Meek’s grandiose display was welcomed with praise by fans and rappers alike. The song took a life of its own and helped Dreams and Nightmares debut at No. 2 on the Billboard 200, the same week the torrential winds of Hurricane Sandy mangled homes in the Northeast. “It will always be a Philadelphia classic — and a hip-hop classic, period,” Philly DJ Cosmic Kev told Billboard about “Dreams” in 2018. “That record could be 30 years old and it will still be an anthem; it’s timeless.”
In 2014, Meek’s on-again/off-again rival Drake tweeted how the song was “one of the best rap moments of our generation.” And in 2018, the Philadelphia Eagles embraced the record as their anthem during their shaky route to the Super Bowl. The song rang off in clubs and arenas, and instantly became Meek’s go-to outro at every performance he had, showing the wide cultural impact a non-radio single could have in 2010s hip-hop.
“I didn’t think [people] would respond to that song like that,” Meek revealed on Hot 97’s Juan Epstein podcast in 2013. “But you know, that’s why I made that song in that manner. I didn’t think they was gon’ catch it the way they caught it.”
“To this day, nobody would think to play an intro as the hottest hip-hop song in the club until after that record came out,” offers Martin. “The first part is more nostalgic and shows that [Meek] can really rap, but the second part is Meek Mill. The turn-up, the confidence. It gives you confidence. That’s what everybody loves Meek Mill for.”
-.-.-
▶ [To-do item] Can you edit the passage on the song "Dreams and Nightmares" by giving it again, starting at "In 2014, Meek’s" and ending at "in 2010s hip-hop.", with "arenas" replaced by "stadiums"?

(Stored data entries)
-.-.-
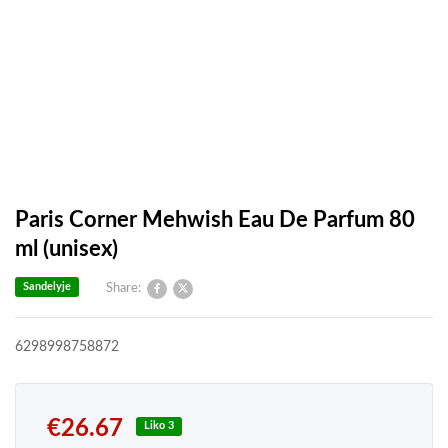
Paris Corner Mehwish Eau De Parfum 80
ml (unisex)
Sandelyje
Share:
6298998758872
€
26.67
Liko 3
-.-.-
▶ [Completed task]
In 2014, Meek’s on-again/off-again rival Drake tweeted how the song was “one of the best rap moments of our generation.” And in 2018, the Philadelphia Eagles embraced the record as their anthem during their shaky route to the Super Bowl. The song rang off in clubs and stadiums, and instantly became Meek’s go-to outro at every performance he had, showing the wide cultural impact a non-radio single could have in 2010s hip-hop.